As an Indian, and one among Coldplay’s allegiant fanbase, I suddenly find myself dually duty-bound to assume the office of representative of their 'dissed-base', and illustrate why portrayal of our land goes awfully wrong almost every time. Any directors planning an India-themed shoot in foreseeable future, please drop that DVD of Slumdog Millionaire and take note.
First, Coldplay’s video is a bit too visually and aurally hypnotic. Annoyingly, there's ocular pleasure in every frame: saffron-robed sadhus; peacocks; rhapsodic slum children playing Holi. Director Ben Mor clearly fell for the same short-order recipe as mastered by Danny Boyle. The colour saturation and kaleidoscopic array he has conjured is no doubt stunning, but not without its glaring, sometimes comical, flaws.
No, our cabs are definitely not painted on the inside like Roman frescos in watercolours. That’s usually reserved for auto-rickshaws and interstate trucks. And did we see a boy Shiva who seemed to have fallen in a bucket of blue paint? Now, tell me if anyone has ever seen an Indian video of London showing a white boy dressed as Jesus sitting on the steps of his house all by himself? Even at Christmas or Easter?

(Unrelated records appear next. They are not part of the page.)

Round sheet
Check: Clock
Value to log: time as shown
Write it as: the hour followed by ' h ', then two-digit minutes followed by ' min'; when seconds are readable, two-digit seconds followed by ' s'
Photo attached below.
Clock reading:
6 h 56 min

The whole thing leaves me wondering why everyone from Iggy Azalea to Chris Martin wants to play Holi when in India. Why not Rakshabandhan or Mahavir Jayanti? Now that’s something we would love to watch them celebrate - after they have actually learned something about our culture and figured out what exactly they are, of course.
But really our beef (a dangerous word to use in India) is with Coldplay’s 'browned-up' Indian Rani, Beyonce. First of all, who wears a mattha-patti – literally meaning a forehead-chain jewel - on their face? Seriously, who? Imagine wearing your tie seven inches higher than where it should be. Will it look farcical, fatuous or both? Frankly, looking at that mattha-patti we can’t decide either. But it looks like Beyonce’s stylist and makeup artist finally had the opportunity for a quick (probably inadvertent) revenge.
Her Indian avatar not only looks forcibly forged, but also labours to fit into its fictitious cinematic role. With her blonde mane and indistinguishable sartorialism, Beyonce by no stretch of imagination succeeds to endear herself as an Indian Rani. The tired Twitter argument that she was roped in just to play a character alongside Martin and did as was bidden conveniently overlooks her enormous influence in the industry.
Nor does she merit the defence laid in the argument over appropriation between people of colour, particular those from Africa and South Asia. Beyonce isn’t a dirac-wearing East African; although a woman of colour, she appears in this video as an embodiment of the West’s Orientalist culture.
India is more than this psychedelic panoply that Mor, and other directors before him, have put together in slow motion. Besides, it's getting boring for us now to see the same snakes and sadhus. The nation is fast becoming one of the world’s most important economic powers. Just two years back we sent a mission to Mars. Why not make videos showcasing our modern prowess instead? That’s what us Indians want to see. And kickass ideas for such a creative projects are out there – they just need some taking seriously.